Based on the results presented in this work, we conclude that the constrained optDMD algorithm is the DMD algorithm of choice for the reconstruction and forecasting of global atmospheric data. Exact DMD fails in the task of reconstructing the chemistry time series it is regressed to, let alone producing a reasonable forecast. This is due to the significant bias in the model from energetic localized convective phenomena present in the atmospheric simulation data. The optDMD algorithm casts the regression problem as a nonlinear optimization enabled by variable projection techniques (Askham and Kutz, 2018), hence providing an optimal de-biasing for the atmospheric chemistry dynamics. optDMD is thus better able to capture hidden dynamics, showing an order of magnitude improvement in the reconstruction error. optDMD also produces modes that more accurately describe the localized energetic convective phenomena in the CONC and especially the TEND chemistry dynamics. The nonlinear optimization problem in optDMD also allows for constraints. By adding a constraint ℜ(ω_i≤0) to the optDMD minimization, we obtain accurate eigenvalues that are able to produce high-fidelity stable and robust forecasts. For the entire testing time window, the forecasts remain accurate as we increase time away from the training time window, not displaying any growth, decay, or loss of accuracy. However, computing optDMD requires solving a nonlinear, non-convex optimization problem, which often fails to converge to a solution. The computational cost of optDMD is higher; as we increase the number of snapshots, the cost increase becomes more significant. The solutions obtained here nevertheless represent significant improvements. Partnering the optDMD algorithm with the statistical bagging and ensembling of BOP-DMD produces temporal UQ metrics and highlights the high temporal variance in the eigenvalues produced by optDMD. This temporal variance gets worse for higher modes of the CONC data; eigenvalues for the TEND data have quite high temporal variance.
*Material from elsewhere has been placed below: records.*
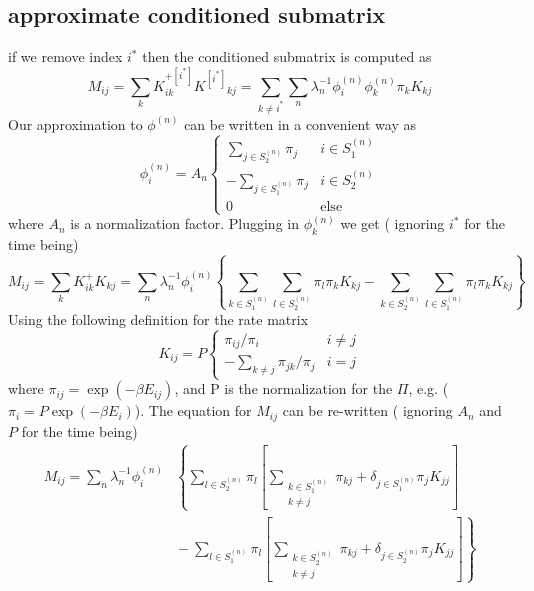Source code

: \documentclass[a4paper]{article}
\newcommand{\evec}[2]{\phi^{(#2)}_{#1}}
\newcommand{\subK}{K^{[i^{*}]}}
\begin{document}
\subsection{approximate conditioned submatrix}
if we remove index $i^{*}$ then the conditioned submatrix is computed as
\begin{equation}
M_{ij} = \sum_{k} K^{+[i^{*}]}_{ik} \subK{}_{kj}  = 
\sum_{k \ne i^{*}} \sum_n \lambda_n^{-1} \evec{i}{n} \evec{k}{n} \pi_k K_{kj}
\end{equation}
Our approximation to $\phi^{(n)}$ can be written in a convenient way as
\begin{equation}
\evec{i}{n} = A_n
\begin{cases}
 \sum_{j \in S^{(n)}_2} \pi_{j} & i \in S^{(n)}_1 \\
-\sum_{j \in S^{(n)}_1} \pi_{j} & i \in S^{(n)}_2 \\
0 & \text{else}
\end{cases}
\end{equation}
where $A_n$ is a normalization factor.  Plugging in $\evec{k}{n}$ we get ({\color{red} ignoring $i^{*}$ for the time being})
\begin{equation}
M_{ij} = \sum_{k} K^{+}_{ik} K_{kj}  = 
\sum_n \lambda_n^{-1} \evec{i}{n} \left\{ 
  \sum_{k \in S_1^{(n)}} 
  \sum_{l \in S_2^{(n)}} 
  \pi_l
  \pi_k K_{kj}
  -
  \sum_{k \in S_2^{(n)}} 
  \sum_{l \in S_1^{(n)}} 
  \pi_l
  \pi_k K_{kj}
\right\}
\end{equation}
Using the following definition for the rate matrix 
\begin{equation}
K_{ij} = P
\begin{cases}
 \pi_{ij} / \pi_i & i \ne j \\
-\sum_{k \ne j} \pi_{jk} / \pi_j & i = j
\end{cases}
\end{equation}
where $\pi_{ij} = \exp (-\beta E_{ij})$, and P is the normalization for the $\Pi$, e.g. ($\pi_i = P \exp (-\beta E_i)$).
The equation for $M_{ij}$ can be re-written  ({\color{red} ignoring $A_n$ and $P$ for the time being})
\begin{align}
M_{ij} = 
\sum_n \lambda_n^{-1} \evec{i}{n} 
& \left\{ 
  \sum_{l \in S_2^{(n)}}   \pi_l
  \left[
  \sum_{\substack{k \in S_1^{(n)} \\ k \ne j}} 
  \pi_{kj}
   + \delta_{j \in S_1^{(n)}}
   \pi_j K_{jj}
  \right]
  \right. \\ & \left. 
  {} - \sum_{l \in S_1^{(n)}} \pi_l
  \left[
  \sum_{\substack{k \in S_2^{(n)} \\ k \ne j}} 
  \pi_{kj}
   + \delta_{j \in S_2^{(n)}}
   \pi_j K_{jj}
  \right]
\right\}
\end{align}
\end{document}
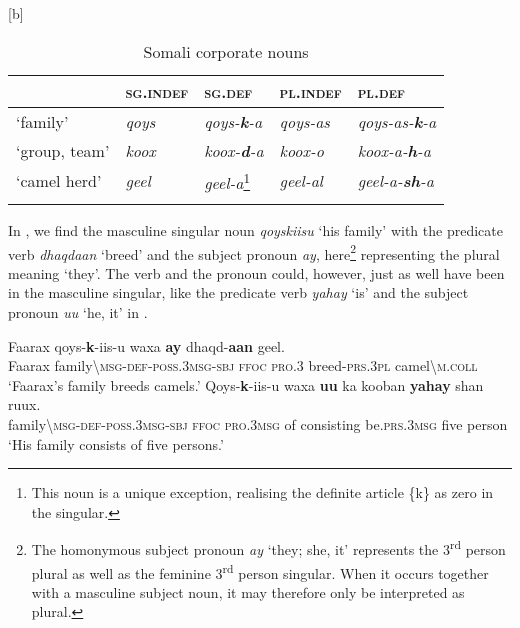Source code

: \documentclass[output=paper]{langsci/langscibook}
\begin{document}
\begin{table}
\caption{Somali corporate nouns}[b]
\label{tab:nilsson:14}
\begin{tabularx}{\textwidth}{XlXlX}
\lsptoprule
& {\textsc{sg.indef}}  & {\textsc{sg.def}} & {\textsc{pl.indef}} & {\textsc{pl.def}}\\
\midrule 
{‘family’} & {\textit{qoys}} &  {\textit{qoys-}\textbf{\textit{k}}\textit{-a}} & {\textit{qoys-as}} & {\textit{qoys-as-}\textbf{\textit{k}}\textit{-a}}\\
{‘group, team’} & {\textit{koox}} &  {\textit{koox-}\textbf{\textit{d}}\textit{-a}} & {\textit{koox-o}} & {\textit{koox-a-}\textbf{\textit{h}}\textit{-a}}\\
{‘camel herd’} & {\textit{geel}} &  {\textit{geel-a}}\footnote{This noun is a unique exception, realising the definite article \{k\} as zero in the singular.} & {\textit{geel-al}} & {\textit{geel-a-}\textbf{\textit{sh}}\textit{-a}}\\
\lspbottomrule
\end{tabularx}

\end{table} 



In , we find the masculine singular noun \textit{qoyskiisu} ‘his family’ with the predicate verb \textit{dhaqdaan} ‘breed’ and the subject pronoun \textit{ay}, here\footnote{The homonymous subject pronoun \textit{ay} ‘they; she, it’ represents the 3\textsuperscript{rd} person plural as well as the feminine 3\textsuperscript{rd} person singular. When it occurs together with a masculine subject noun, it may therefore only be interpreted as plural.} representing the plural meaning ‘they’. The verb and the pronoun could, however, just as well have been in the masculine singular, like the predicate verb \textit{yahay} ‘is’ and the subject pronoun \textit{uu} ‘he, it’ in .

\ea\label{ex:nilsson:8}
\gll Faarax  qoys-\textbf{k}-iis-u        waxa  \textbf{ay}    dhaqd-\textbf{aan}  geel.\\
     Faarax  family{\textbackslash}\textsc{msg-def-poss.3msg-sbj}    \textsc{ffoc}  \textsc{pro.3}  breed-\textsc{prs.3pl}  camel{\textbackslash}\textsc{m.coll}\\
\glt ‘Faarax’s family breeds camels.’
\z 
\ea\label{ex:nilsson:9}
\gll Qoys-\textbf{k}-iis-u      waxa  \textbf{uu}    ka  kooban    \textbf{yahay}    shan  ruux.\\
     family{\textbackslash}\textsc{msg-def-poss.3msg-sbj}  \textsc{ffoc}  \textsc{pro.3msg}  of  consisting  be.\textsc{prs.3msg}  five  person\\
\glt ‘His family consists of five persons.’
\z
\end{document}

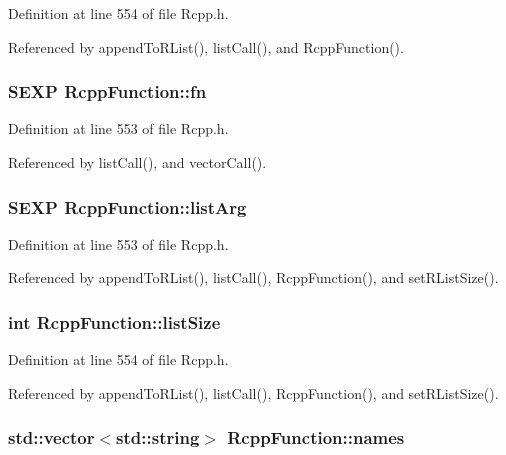 Definition at line 554 of file Rcpp.h.

Referenced by appendToRList(), listCall(), and RcppFunction().\hypertarget{classRcppFunction_a6b5966224b8b7d158be6cdfc3612063}{
\subsubsection[{fn}]{\setlength{\rightskip}{0pt plus 5cm}SEXP {\bf RcppFunction::fn}}}
\label{classRcppFunction_a6b5966224b8b7d158be6cdfc3612063}




Definition at line 553 of file Rcpp.h.

Referenced by listCall(), and vectorCall().\hypertarget{classRcppFunction_3b8a2c8441c9791f9fe5bd5273bbceec}{
\subsubsection[{listArg}]{\setlength{\rightskip}{0pt plus 5cm}SEXP {\bf RcppFunction::listArg}}}
\label{classRcppFunction_3b8a2c8441c9791f9fe5bd5273bbceec}




Definition at line 553 of file Rcpp.h.

Referenced by appendToRList(), listCall(), RcppFunction(), and setRListSize().\hypertarget{classRcppFunction_c3a42478ffd123f430ba3e09099db6f8}{
\subsubsection[{listSize}]{\setlength{\rightskip}{0pt plus 5cm}int {\bf RcppFunction::listSize}}}
\label{classRcppFunction_c3a42478ffd123f430ba3e09099db6f8}




Definition at line 554 of file Rcpp.h.

Referenced by appendToRList(), listCall(), RcppFunction(), and setRListSize().\hypertarget{classRcppFunction_bf9e86df5e1a290a5f321e6051f0d2b2}{
\subsubsection[{names}]{\setlength{\rightskip}{0pt plus 5cm}std::vector$<$std::string$>$ {\bf RcppFunction::names}}}
\label{classRcppFunction_bf9e86df5e1a290a5f321e6051f0d2b2}




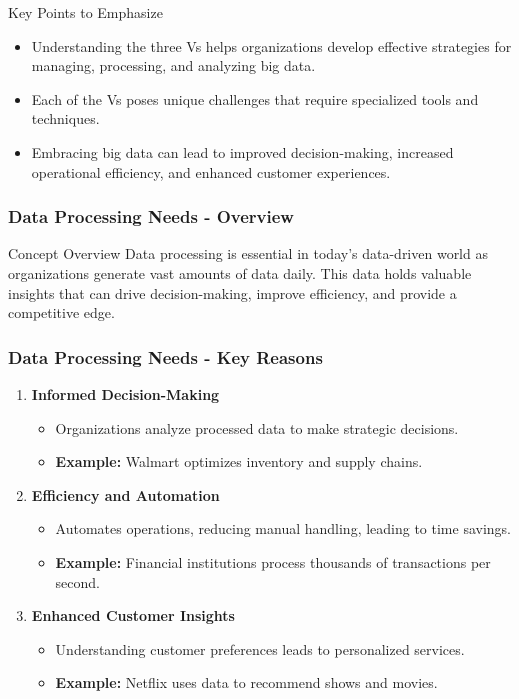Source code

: \documentclass[aspectratio=169]{beamer}
\begin{document}
\begin{frame}[fragile]{Key Points to Emphasize}
    \begin{itemize}
        \item Understanding the three Vs helps organizations develop effective strategies for managing, processing, and analyzing big data.
        \item Each of the Vs poses unique challenges that require specialized tools and techniques.
        \item Embracing big data can lead to improved decision-making, increased operational efficiency, and enhanced customer experiences.
    \end{itemize}
\end{frame}

\begin{frame}[fragile]
    \frametitle{Data Processing Needs - Overview}
    \begin{block}{Concept Overview}
        Data processing is essential in today's data-driven world as organizations generate vast amounts of data daily. 
        This data holds valuable insights that can drive decision-making, improve efficiency, and provide a competitive edge.
    \end{block}
\end{frame}

\begin{frame}[fragile]
    \frametitle{Data Processing Needs - Key Reasons}
    \begin{enumerate}
        \item \textbf{Informed Decision-Making}
        \begin{itemize}
            \item Organizations analyze processed data to make strategic decisions.
            \item \textbf{Example:} Walmart optimizes inventory and supply chains.
        \end{itemize}
        
        \item \textbf{Efficiency and Automation}
        \begin{itemize}
            \item Automates operations, reducing manual handling, leading to time savings.
            \item \textbf{Example:} Financial institutions process thousands of transactions per second.
        \end{itemize}

        \item \textbf{Enhanced Customer Insights}
        \begin{itemize}
            \item Understanding customer preferences leads to personalized services.
            \item \textbf{Example:} Netflix uses data to recommend shows and movies.
        \end{itemize}
    \end{enumerate}
\end{frame}
\end{document}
An interesting further direction would be to apply optDMD to an entire years worth of data, a still computationally tractable problem. In particular, the current study did not look at the ability of optDMD to faithfully reproduce yearly patterns in the chemistry data and accurately forecast seasonal variations. The BOP-DMD algorithm can be leveraged to produce spatial UQ metrics, illustrating the spatial patterns where optDMD is most uncertain in its ability to provide accurate representations. optDMD can be further empowered by partnering with BOP-DMD by (i) an initialization procedure to stabilize its convergence, improving the robustness and accuracy of the regression, (ii) leveraging statistical bagging to produce a stable model with reduced variance in the model parameters, and (iii) leveraging this stable model to forecast future states of a spatio-temporal atmospheric chemistry system, with Monte Carlo simulations to produce UQ for future states.

The presented approaches have the potential to produce reliable estimates of “business-as-usual” patterns of global atmospheric composition in real time and at very low computational cost. They are not designed to capture unusual events such as air pollution due to wildfires or sudden pollutant emission changes (as, e.g., experienced in the wake of the COVID-19 outbreak). However, when combined with actual atmospheric observations, the presented method can be used to identify and quantify air pollution anomalies.